→ **Task brief**
Swap every "Ministerio" in the rows below for "Ministry" and write the lines out again with nothing else changed.

---- Records shown

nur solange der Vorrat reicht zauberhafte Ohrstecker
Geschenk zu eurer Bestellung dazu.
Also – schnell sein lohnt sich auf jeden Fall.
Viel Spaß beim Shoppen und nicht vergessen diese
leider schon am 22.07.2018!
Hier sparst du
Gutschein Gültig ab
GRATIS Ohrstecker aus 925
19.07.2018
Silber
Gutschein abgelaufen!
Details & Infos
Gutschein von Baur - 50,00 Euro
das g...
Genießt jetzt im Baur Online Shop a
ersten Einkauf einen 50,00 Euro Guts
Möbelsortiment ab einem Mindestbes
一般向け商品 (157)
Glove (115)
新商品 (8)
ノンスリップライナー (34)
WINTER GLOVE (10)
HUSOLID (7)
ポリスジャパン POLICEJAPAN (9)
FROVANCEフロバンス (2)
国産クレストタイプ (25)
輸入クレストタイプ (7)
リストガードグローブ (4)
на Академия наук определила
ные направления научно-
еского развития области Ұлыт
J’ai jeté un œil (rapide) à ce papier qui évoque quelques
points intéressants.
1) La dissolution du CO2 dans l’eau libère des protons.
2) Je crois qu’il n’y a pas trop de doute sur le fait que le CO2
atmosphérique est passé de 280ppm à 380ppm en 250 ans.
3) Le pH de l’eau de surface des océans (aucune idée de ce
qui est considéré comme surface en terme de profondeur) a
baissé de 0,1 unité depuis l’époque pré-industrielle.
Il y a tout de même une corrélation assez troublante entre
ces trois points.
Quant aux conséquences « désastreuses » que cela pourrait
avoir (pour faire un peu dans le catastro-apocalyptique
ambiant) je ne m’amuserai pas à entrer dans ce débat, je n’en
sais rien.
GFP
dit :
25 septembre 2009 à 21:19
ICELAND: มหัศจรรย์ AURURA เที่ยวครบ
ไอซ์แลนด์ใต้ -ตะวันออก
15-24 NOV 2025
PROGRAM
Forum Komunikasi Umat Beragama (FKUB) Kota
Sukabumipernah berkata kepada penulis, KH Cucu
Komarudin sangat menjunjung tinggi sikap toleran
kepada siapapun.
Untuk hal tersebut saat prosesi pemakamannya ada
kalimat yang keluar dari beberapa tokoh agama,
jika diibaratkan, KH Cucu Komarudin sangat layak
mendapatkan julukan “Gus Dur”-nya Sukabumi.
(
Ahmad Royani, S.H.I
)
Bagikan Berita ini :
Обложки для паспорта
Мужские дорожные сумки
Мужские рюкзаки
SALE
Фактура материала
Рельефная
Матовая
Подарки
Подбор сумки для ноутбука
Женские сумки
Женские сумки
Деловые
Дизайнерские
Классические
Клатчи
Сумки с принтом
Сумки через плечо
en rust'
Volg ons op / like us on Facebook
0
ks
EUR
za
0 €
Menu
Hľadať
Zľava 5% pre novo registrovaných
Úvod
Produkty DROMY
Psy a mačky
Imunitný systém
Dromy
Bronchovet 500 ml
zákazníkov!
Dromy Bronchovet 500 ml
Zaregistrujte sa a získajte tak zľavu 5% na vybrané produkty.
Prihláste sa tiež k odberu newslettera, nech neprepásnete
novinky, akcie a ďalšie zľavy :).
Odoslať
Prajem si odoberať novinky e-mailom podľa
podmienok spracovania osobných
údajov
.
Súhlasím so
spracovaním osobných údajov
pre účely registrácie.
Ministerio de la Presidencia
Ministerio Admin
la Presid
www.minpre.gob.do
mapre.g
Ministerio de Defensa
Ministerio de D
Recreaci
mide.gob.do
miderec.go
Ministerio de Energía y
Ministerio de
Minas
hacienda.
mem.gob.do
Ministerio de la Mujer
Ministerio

--------

→ **Answer box**
nur solange der Vorrat reicht zauberhafte Ohrstecker
Geschenk zu eurer Bestellung dazu.
Also – schnell sein lohnt sich auf jeden Fall.
Viel Spaß beim Shoppen und nicht vergessen diese
leider schon am 22.07.2018!
Hier sparst du
Gutschein Gültig ab
GRATIS Ohrstecker aus 925
19.07.2018
Silber
Gutschein abgelaufen!
Details & Infos
Gutschein von Baur - 50,00 Euro
das g...
Genießt jetzt im Baur Online Shop a
ersten Einkauf einen 50,00 Euro Guts
Möbelsortiment ab einem Mindestbes
一般向け商品 (157)
Glove (115)
新商品 (8)
ノンスリップライナー (34)
WINTER GLOVE (10)
HUSOLID (7)
ポリスジャパン POLICEJAPAN (9)
FROVANCEフロバンス (2)
国産クレストタイプ (25)
輸入クレストタイプ (7)
リストガードグローブ (4)
на Академия наук определила
ные направления научно-
еского развития области Ұлыт
J’ai jeté un œil (rapide) à ce papier qui évoque quelques
points intéressants.
1) La dissolution du CO2 dans l’eau libère des protons.
2) Je crois qu’il n’y a pas trop de doute sur le fait que le CO2
atmosphérique est passé de 280ppm à 380ppm en 250 ans.
3) Le pH de l’eau de surface des océans (aucune idée de ce
qui est considéré comme surface en terme de profondeur) a
baissé de 0,1 unité depuis l’époque pré-industrielle.
Il y a tout de même une corrélation assez troublante entre
ces trois points.
Quant aux conséquences « désastreuses » que cela pourrait
avoir (pour faire un peu dans le catastro-apocalyptique
ambiant) je ne m’amuserai pas à entrer dans ce débat, je n’en
sais rien.
GFP
dit :
25 septembre 2009 à 21:19
ICELAND: มหัศจรรย์ AURURA เที่ยวครบ
ไอซ์แลนด์ใต้ -ตะวันออก
15-24 NOV 2025
PROGRAM
Forum Komunikasi Umat Beragama (FKUB) Kota
Sukabumipernah berkata kepada penulis, KH Cucu
Komarudin sangat menjunjung tinggi sikap toleran
kepada siapapun.
Untuk hal tersebut saat prosesi pemakamannya ada
kalimat yang keluar dari beberapa tokoh agama,
jika diibaratkan, KH Cucu Komarudin sangat layak
mendapatkan julukan “Gus Dur”-nya Sukabumi.
(
Ahmad Royani, S.H.I
)
Bagikan Berita ini :
Обложки для паспорта
Мужские дорожные сумки
Мужские рюкзаки
SALE
Фактура материала
Рельефная
Матовая
Подарки
Подбор сумки для ноутбука
Женские сумки
Женские сумки
Деловые
Дизайнерские
Классические
Клатчи
Сумки с принтом
Сумки через плечо
en rust'
Volg ons op / like us on Facebook
0
ks
EUR
za
0 €
Menu
Hľadať
Zľava 5% pre novo registrovaných
Úvod
Produkty DROMY
Psy a mačky
Imunitný systém
Dromy
Bronchovet 500 ml
zákazníkov!
Dromy Bronchovet 500 ml
Zaregistrujte sa a získajte tak zľavu 5% na vybrané produkty.
Prihláste sa tiež k odberu newslettera, nech neprepásnete
novinky, akcie a ďalšie zľavy :).
Odoslať
Prajem si odoberať novinky e-mailom podľa
podmienok spracovania osobných
údajov
.
Súhlasím so
spracovaním osobných údajov
pre účely registrácie.
Ministry de la Presidencia
Ministry Admin
la Presid
www.minpre.gob.do
mapre.g
Ministry de Defensa
Ministry de D
Recreaci
mide.gob.do
miderec.go
Ministry de Energía y
Ministry de
Minas
hacienda.
mem.gob.do
Ministry de la Mujer
Ministry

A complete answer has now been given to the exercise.